Wesley's full embrace of both forgiveness and radical personal transformation sent both Lutherans and Calvinists through the roof. On the cross, Jesus didn't just do something about our guilt; Jesus defeated the kingdom of Satan and established the Kingdom of God; Jesus recreated the world and us, making us into a new people who had a fresh start in life. What Lutherans and Calvinists thought wrong was Wesley's extravagant assertion that something radical was done not only for us but also is being done in us to sever our desires from their evil affections and to infuse us with robust craving to live a life of love toward God and neighbor.
The Enlightenment still holds our imaginations captive and that captivity is killing us.
May the spirit of Wesley live on.
Pastor Rod
"Helping You Become the Person God Created You to Be"
2 comments:
Sorry for taking so long to comment. Life is strange. I am not an Arminian believer, nor am I any longer a (shudder...) Calvinist, but I think that where it counts, Wesley had it right. It is we, the believers, who are called to implement the announced Kingdom of God by loving and meeting the needs of those we meet, through the Power of the Holy Spirit in us.
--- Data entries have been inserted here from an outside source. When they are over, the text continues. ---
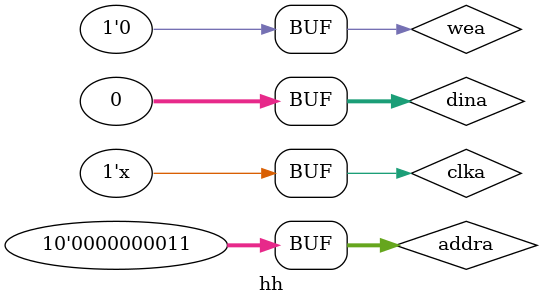
<source format=v>
`timescale 1ns / 1ps


module hh;

	// Inputs
	reg clka;
	reg [0:0] wea;
	reg [9:0] addra;
	reg [31:0] dina;

	// Outputs
	wire [31:0] douta;

	// Instantiate the Unit Under Test (UUT)
	RAM uut (
		.clka(clka), 
		.wea(wea), 
		.addra(addra), 
		.dina(dina), 
		.douta(douta)
	);

	initial begin
		// Initialize Inputs
		clka = 0;
		wea = 0;
		addra = 0;
		dina = 0;
		// Wait 100 ns for global reset to finish
		#100;
		addra=1;
		#100;
		addra=2;
		#100;
		addra=3;
		#100;
		// Add stimulus here
	end
	always #20 clka<=~clka;
endmodule


</source>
I haven't been commenting much lately in part because I am kind of in "the choir" and am reticent to simply Rah Rah! etc., and in part because I think that organized religion is a dead horse that we would better bury than flog (In short a petty complaint compared to the rest of your positive message).
Mark,
I find it strange when people say that they are not Arminians but that they don't consider themselves Calvinists anymore. I'd be curious to know what makes you not a Calvinist and also what makes you not an Arminian.